Group 3 had a wide range of suggestions:
– Get a clear understanding across the U.S. government of what is already happening in iDiplomacy and what our capabilities are.
– Leverage existing technologies that make transliteration possible in real time. That helps to get past the final three-foot language communication barrier when two people don’t speak the same language.
– Have a Muslim women’s series promoting moderate voices. This can happen in societies where their voices are among the mainstream as well as more radicalized environments.
– Build on existing brands, such as G.I. Joe or Transformers to get fathers to expose their sons to the action figures, etc., that they thought were cool growing up.
– Have a Peace Corps 2, where producers help local populations understand what resources are available to them.
– Aggregate government features, capabilities, content and assets, so they can be harnessed, channeled and made more available to local communities.
– Buy up media to protect it from censorship. (Saudis are buying moderate content for the purpose of keeping it from the public because they thought it was too racy.)
– Empower women in societies where their voices are not often heard to socialize and collaborate with each other online.
– Use the microloan approach to encourage women and business in emerging economies.
– Create a national ID program, where the ID will let you get government benefits.

Group 4 focused on motivating people to engage in person-to-person exchanges – and the idea of an “iDiplomat”: ordinary U.S. citizens and those in commercial enterprise participating in public diplomacy.

– They concluded there were three groups of people with different levels of potential for participating in public diplomacy.
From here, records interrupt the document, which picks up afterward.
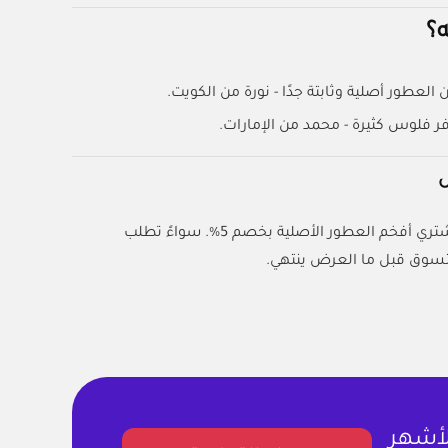
ه؟
طور أصلية وثابتة جدًا - نورة من الكويت.
وفر فلوس كثيرة - محمد من الإمارات.
س
عشان تشتري أفخم العطور الأصلية بخصم 5%. سواءً تطلب
لتسوق قبل ما العرض ينتهي.
لأشهر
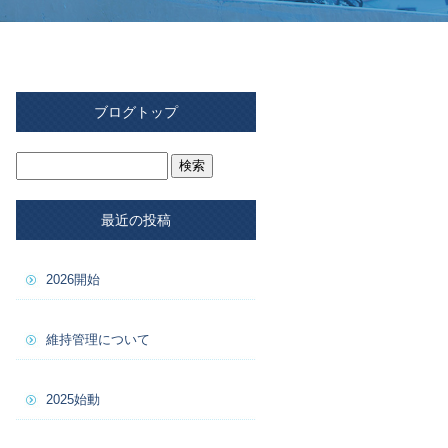
ブログトップ
最近の投稿
2026開始
維持管理について
2025始動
The first group included people already doing things in public diplomacy.
– The second group included those willing to support public diplomacy, who would be best helped by training and tools to participate (such as Web sites, video kiosks and other facilities).
– The third “unmotivated” group consists of people who don’t think they are capable of participating, don’t understand the needs or don’t care. They would focus on forming connections for these people using social networking or a “Rock the Vote” model.
– Involving youth is key – they are sophisticated in social networking and gaming as early as 5 and 6 years of age, and there’s an opportunity for them to be active listeners.
– One idea was to have an X-prize to revolutionize person-to-person exchanges.
– Have a public-private partnership. Government can fund it and provide gravitas.
– Use the Overseas Private Investment Corporation – allow companies to receive funding in at-risk areas where stability is paramount.
– Involve people with a profit motive. There’s a big shift in the non-profit world toward the “fourth sector” – the idea that you can do something that’s for-profit and improves the world. (An example is the Disney volunteerism project, where if you volunteer in your local community and tell Disney about it ahead of time they send you a free day pass. Disney in turn benefits because participants in the program will buy souvenirs, etc.)